Implication for Phase 9 follow-up: the next session focused on A69 root-cause should ALSO take a 5-minute diversion to definitively resolve the "PSSaaS-deployed vs legacy" question for the WITH ENCRYPTION procs on PS_DemoData. Easiest method: behavior diff on a single distinguishing query per proc (e.g. psp_powerfill_pool_guide has the A54 fix; psp_powerfill_conset has the deploy-time PRINT statements per A32; etc.). Since pool_guide is plain (definitely PSSaaS), the ambiguity is on the OTHER 7 procs.
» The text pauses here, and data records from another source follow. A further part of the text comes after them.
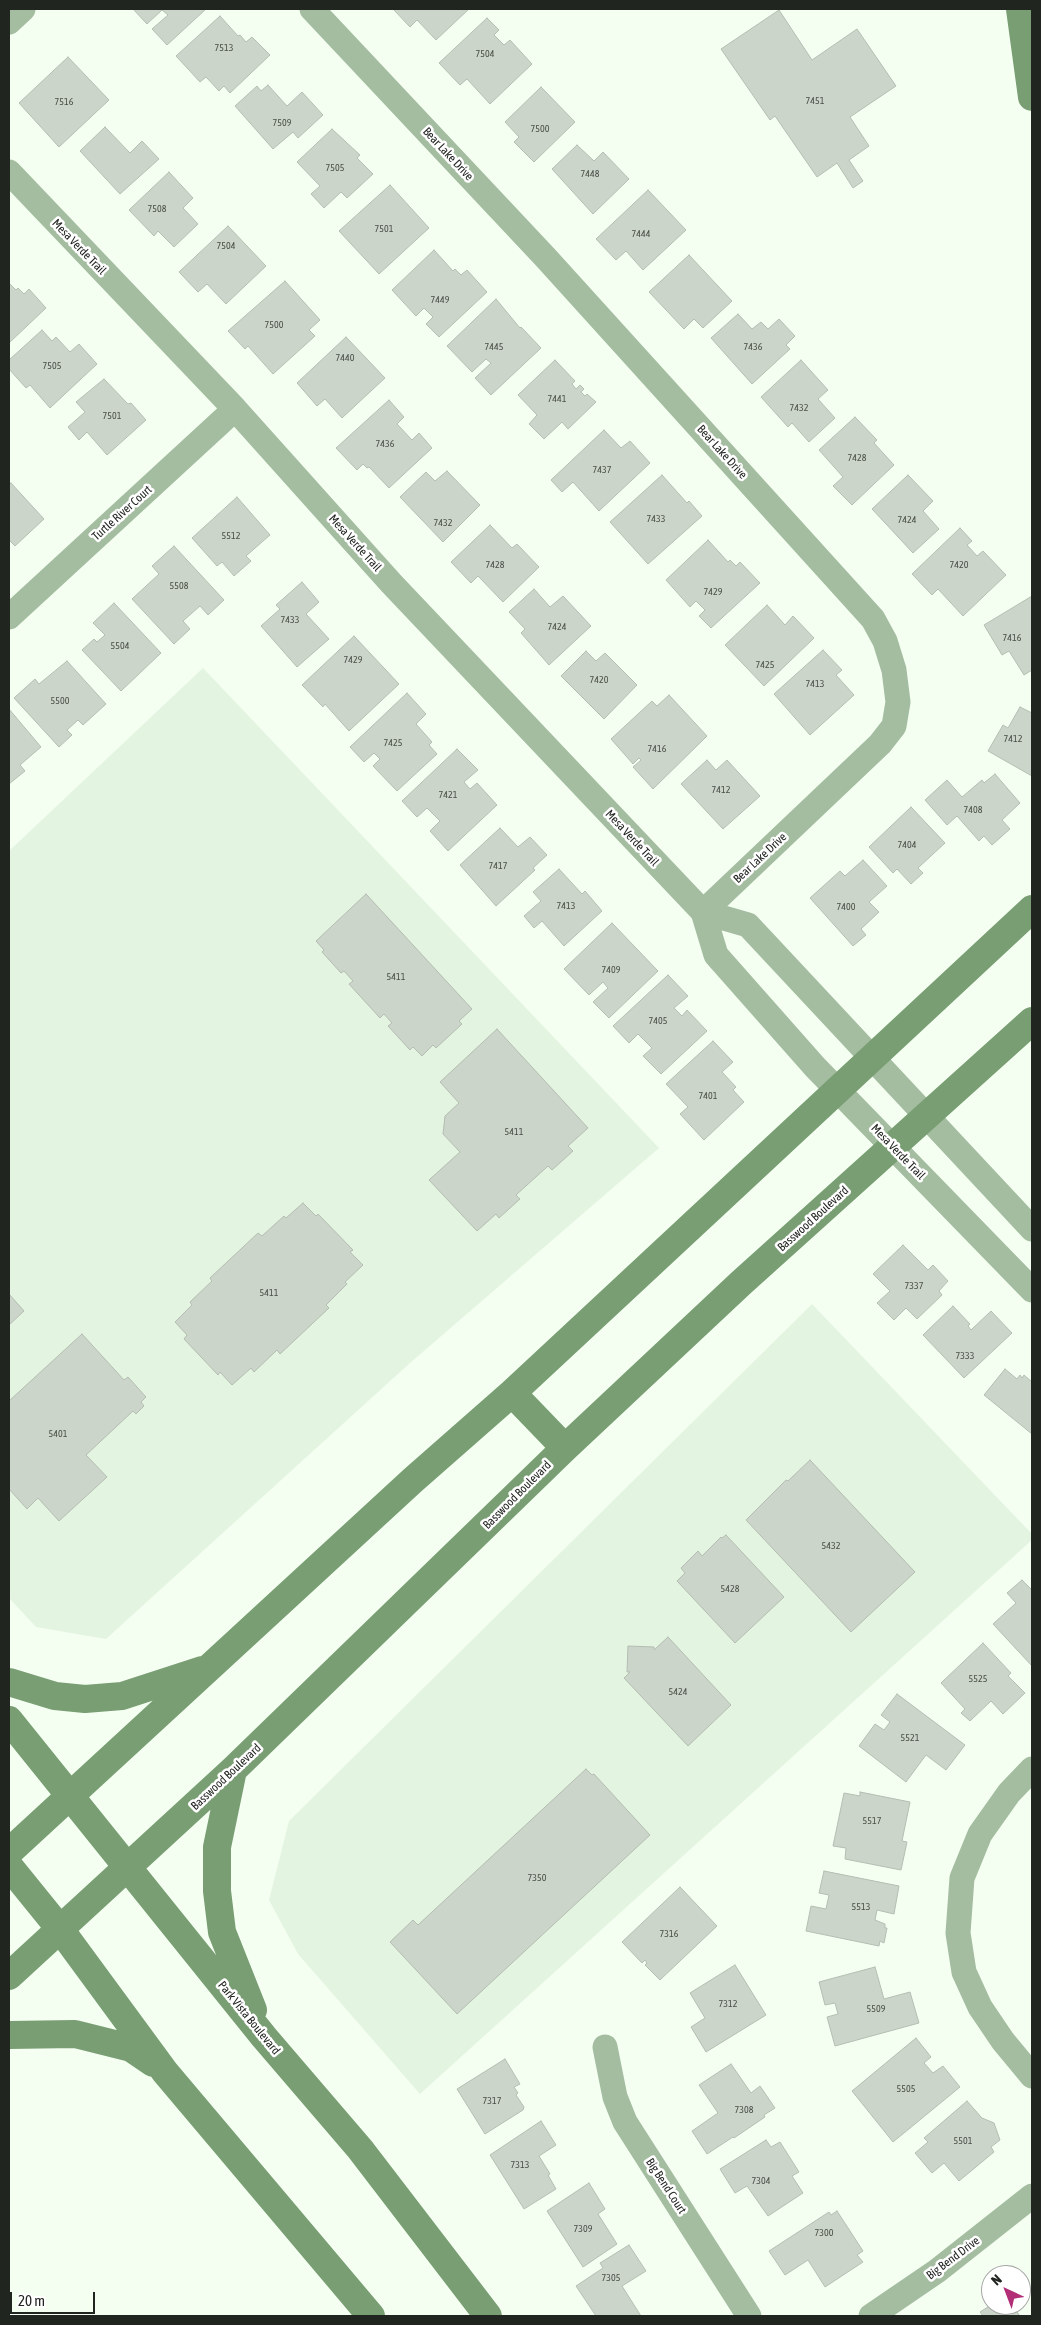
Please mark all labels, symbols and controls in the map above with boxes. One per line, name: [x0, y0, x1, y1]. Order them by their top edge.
house number: 7513: [215, 42, 233, 54]
house number: 7504: [476, 48, 494, 60]
house number: 7451: [806, 95, 824, 107]
house number: 7516: [55, 96, 73, 108]
house number: 7509: [273, 117, 291, 129]
house number: 7500: [531, 123, 549, 135]
street label: Bear Lake Drive: [420, 124, 476, 184]
house number: 7505: [326, 162, 344, 174]
house number: 7448: [581, 168, 599, 180]
house number: 7508: [148, 203, 166, 215]
street label: Mesa Verde Trail: [49, 216, 109, 278]
house number: 7501: [375, 223, 393, 235]
house number: 7444: [632, 228, 650, 240]
house number: 7504: [217, 240, 235, 252]
house number: 7449: [431, 294, 449, 306]
house number: 7500: [265, 319, 283, 331]
house number: 7445: [485, 341, 503, 353]
house number: 7436: [744, 341, 762, 353]
house number: 7440: [336, 352, 354, 364]
house number: 7505: [43, 360, 61, 372]
house number: 7441: [548, 393, 566, 405]
house number: 7432: [790, 402, 808, 414]
house number: 7501: [103, 410, 121, 422]
street label: Bear Lake Drive: [694, 422, 750, 482]
house number: 7436: [376, 438, 394, 450]
house number: 7428: [848, 452, 866, 464]
house number: 7437: [593, 464, 611, 476]
street label: Turtle River Court: [89, 482, 155, 544]
street label: Mesa Verde Trail: [326, 512, 384, 574]
house number: 7433: [647, 513, 665, 525]
house number: 7424: [898, 514, 916, 526]
house number: 7432: [434, 517, 452, 529]
house number: 5512: [222, 530, 240, 542]
house number: 7428: [486, 559, 504, 571]
house number: 7420: [950, 559, 968, 571]
house number: 5508: [170, 580, 188, 592]
house number: 7429: [704, 586, 722, 598]
house number: 7433: [281, 614, 299, 626]
house number: 7424: [548, 621, 566, 633]
house number: 7416: [1003, 632, 1021, 644]
house number: 5504: [111, 640, 129, 652]
house number: 7429: [344, 654, 362, 666]
house number: 7425: [756, 659, 774, 671]
house number: 7420: [590, 674, 608, 686]
house number: 7413: [806, 678, 824, 690]
house number: 5500: [51, 695, 69, 707]
house number: 7412: [1004, 733, 1022, 745]
house number: 7425: [384, 737, 402, 749]
house number: 7416: [648, 743, 666, 755]
house number: 7412: [712, 784, 730, 796]
house number: 7421: [439, 789, 457, 801]
house number: 7408: [964, 804, 982, 816]
street label: Mesa Verde Trail: [602, 807, 662, 869]
street label: Bear Lake Drive: [730, 830, 790, 886]
house number: 7404: [898, 839, 916, 851]
house number: 7417: [489, 860, 507, 872]
house number: 7413: [557, 900, 575, 912]
house number: 7400: [837, 901, 855, 913]
house number: 7409: [602, 964, 620, 976]
house number: 5411: [387, 971, 405, 983]
house number: 7405: [649, 1015, 667, 1027]
house number: 7401: [699, 1090, 717, 1102]
street label: Mesa Verde Trail: [868, 1121, 928, 1183]
house number: 5411: [505, 1126, 523, 1138]
street label: Basswood Boulevard: [775, 1183, 851, 1255]
house number: 7337: [905, 1280, 923, 1292]
house number: 5411: [260, 1287, 278, 1299]
house number: 7333: [956, 1350, 974, 1362]
house number: 5401: [49, 1428, 67, 1440]
street label: Basswood Boulevard: [480, 1458, 554, 1532]
house number: 5432: [822, 1540, 840, 1552]
house number: 5428: [721, 1583, 739, 1595]
house number: 5525: [969, 1673, 987, 1685]
house number: 5424: [669, 1686, 687, 1698]
house number: 5521: [901, 1732, 919, 1744]
street label: Basswood Boulevard: [188, 1741, 264, 1813]
house number: 5517: [863, 1815, 881, 1827]
house number: 7350: [528, 1872, 546, 1884]
house number: 5513: [852, 1901, 870, 1913]
house number: 7316: [660, 1928, 678, 1940]
street label: Park Vista Boulevard: [215, 1978, 283, 2058]
house number: 7312: [719, 1998, 737, 2010]
house number: 5509: [867, 2003, 885, 2015]
house number: 5505: [897, 2083, 915, 2095]
house number: 7317: [483, 2095, 501, 2107]
house number: 7308: [735, 2104, 753, 2116]
house number: 5501: [954, 2135, 972, 2147]
street label: Big Bend Court: [643, 2156, 689, 2216]
house number: 7313: [511, 2159, 529, 2171]
house number: 7304: [752, 2175, 770, 2187]
house number: 7309: [574, 2223, 592, 2235]
house number: 7300: [815, 2227, 833, 2239]
street label: Big Bend Drive: [924, 2233, 982, 2283]
north arrow: [981, 2265, 1031, 2315]
text: N: [988, 2271, 1005, 2288]
house number: 7305: [602, 2272, 620, 2284]
scale bar: [12, 2282, 98, 2314]
text: 20 m: [18, 2292, 45, 2309]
Implication for production cutover (Phase 10+): the customer-DB onboarding playbook MUST include an explicit "drop all legacy psp_powerfill_* + psp_pfill_* procs + redeploy from PSSaaS's *.sql files" step BEFORE the first PSSaaS run, OR document that legacy + PSSaaS-deployed-with-encryption are equivalent (which we can't prove without root-causing A70 first).

Family relationship:

  • A50 / F-6b-7 — establishes that PSSaaS deploys conset / UE / etc. WITH ENCRYPTION, and the A54 fix proc (009_*.sql) is the exception. A70 documents the consequence: PSSaaS-deployed-encrypted is indistinguishable from legacy-encrypted in sys.objects.
  • A62 — PS_DemoData has a stale view definition (pfillv_existng_pool_disposition 14-col). A70 is the analog for procedure bodies: the deploy state of pre-PSSaaS-existing artifacts on PS_DemoData is ambiguous unless explicitly resolved.

Needs confirmation from no one to ship Phase 9 first run with Frame D Hybrid framing intact. Production cutover playbook (Phase 10+) needs explicit A70 disposition.